Jody Wallace, a mother of two students at Williamson County Schools, emailed school board member Dan Cash to ask why he believed that civil rights were not an appropriate topic for elementary students to learn about, and she was stunned by his reply, reported the Tennessean.
"Thank you for sharing what you really have in your heart," Cash wrote. "You hate white men and white little boys and Christians. I hope I didn't miss anything. My family has crossed cultural lines for many years. Including Hispanic, Black and family members from Malta. And I must say of all the conversations we have had knowone (sic) has ever demonstrated the amount of hate that I see in this email. I will pray that you look at people as individuals rather than by race and look at the content of their character vs what has happened before. Focus on all the great accomplishments we have had in race relations in our Country."
Wallace had written Cash after he complained about so-called "critical race theory" being taught in schools, a concern manufactured by right-wing activists and hyped by Fox News, and pointed out that children in the district's schools had been subjected to racial bullying and taunted with Donald Trump's name.
"You want children to be primarily exposed to happy, uplifting stuff about traditional families, when at least half the kids do not live lives like that, even in THIS wealthy, white county," Wallace wrote. "Shoving it down their throats that the happy white traditional Christian family is the 'normal good' way to be is damaging, rather than seeing a large variety of lifestyles as they build their awareness of the world…lifestyles many of them do see in their real lives."
"We shouldn't be implying that those ways of existing are 'not normal' or 'undesirable' or 'less than,'" she added. "Seeing a variety of lifestyles ALSO isn't damaging to kids living a so-called traditional lifestyle as they learn and accept that there are all sorts of ways to be a good human being. It increases empathy and understanding of ALL types of fellow humans when you learn how multifaceted this world is, and that includes things that aren't so perfect and happy. Things we as a civilization have done wrong and need to do better."

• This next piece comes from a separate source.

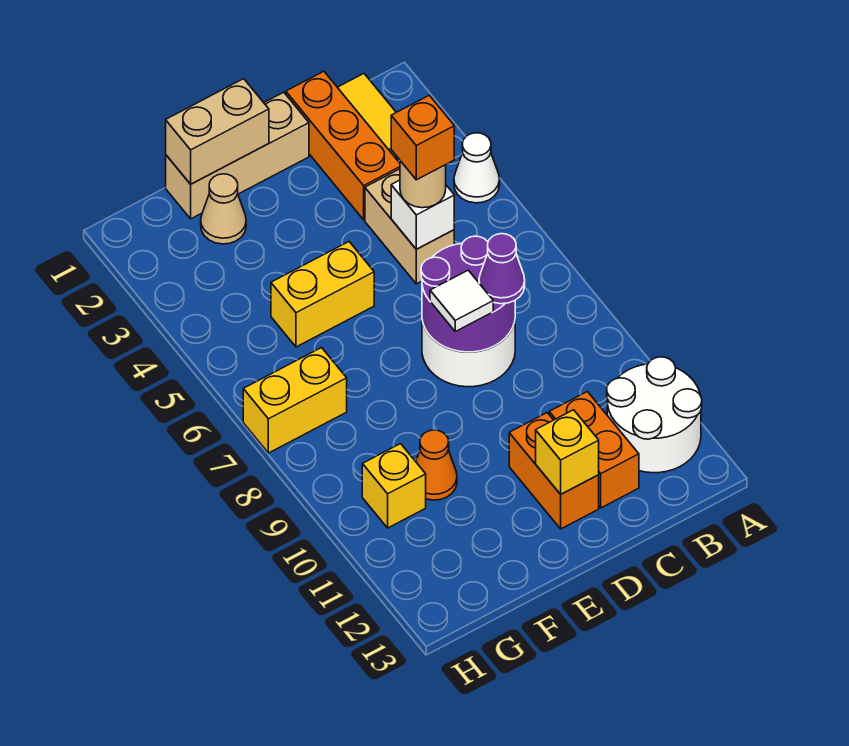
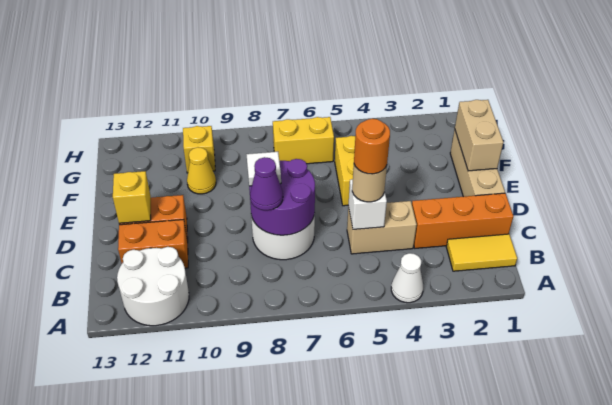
orange brick C5 level 4 -> orange round brick C5 level 4
tan cone F2 level 1 -> none
orange cone F10 level 1 -> yellow cone F10 level 1
yellow brick G7:H7 level 1 -> yellow brick G6:G7 level 1

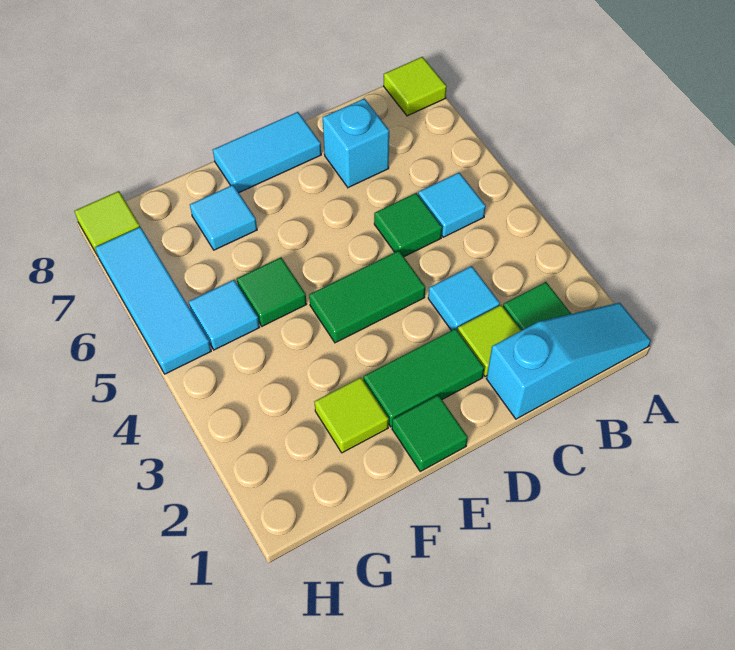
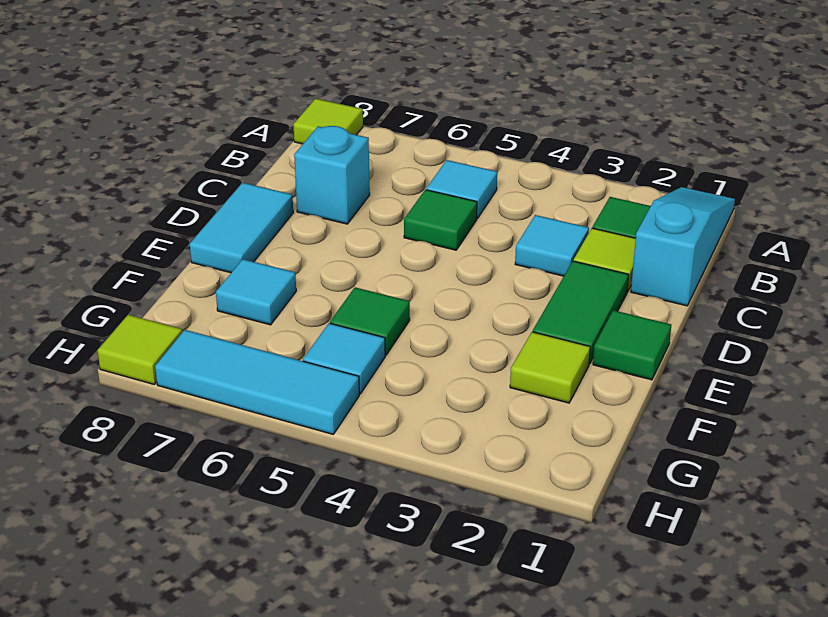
green tile D4:E4 level 1 -> none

Cash had questioned whether women's suffrage was an appropriate topic for younger students to learn about, and expressed concern they would understand lessons about Martin Luther King Jr.'s "I Have a Dream," which he called one of the greatest ever written.
"The social studies standards in Tennessee gradually get you into this," Cash told a board work session broadcast online. "It seems like with this [English language arts] program, we've taken a lot of nonfictional or fictional history and whatnot, and placed it at a younger age."
But Wallace argued that many district students had already been exposed to racism and other forms of discrimination, and she said that teachers addressing those topics in the classroom would be helpful.
"I think it's harmful to kids, even the kids that are growing up in the so-called traditional family, not to learn about all kinds of things," Wallace said. "A lot of kids are going to be feeling like they're the only normal person in the world and then unable to accept that other people are normal, and it's subtle, and it may not seem like a big deal to other people, but it happens."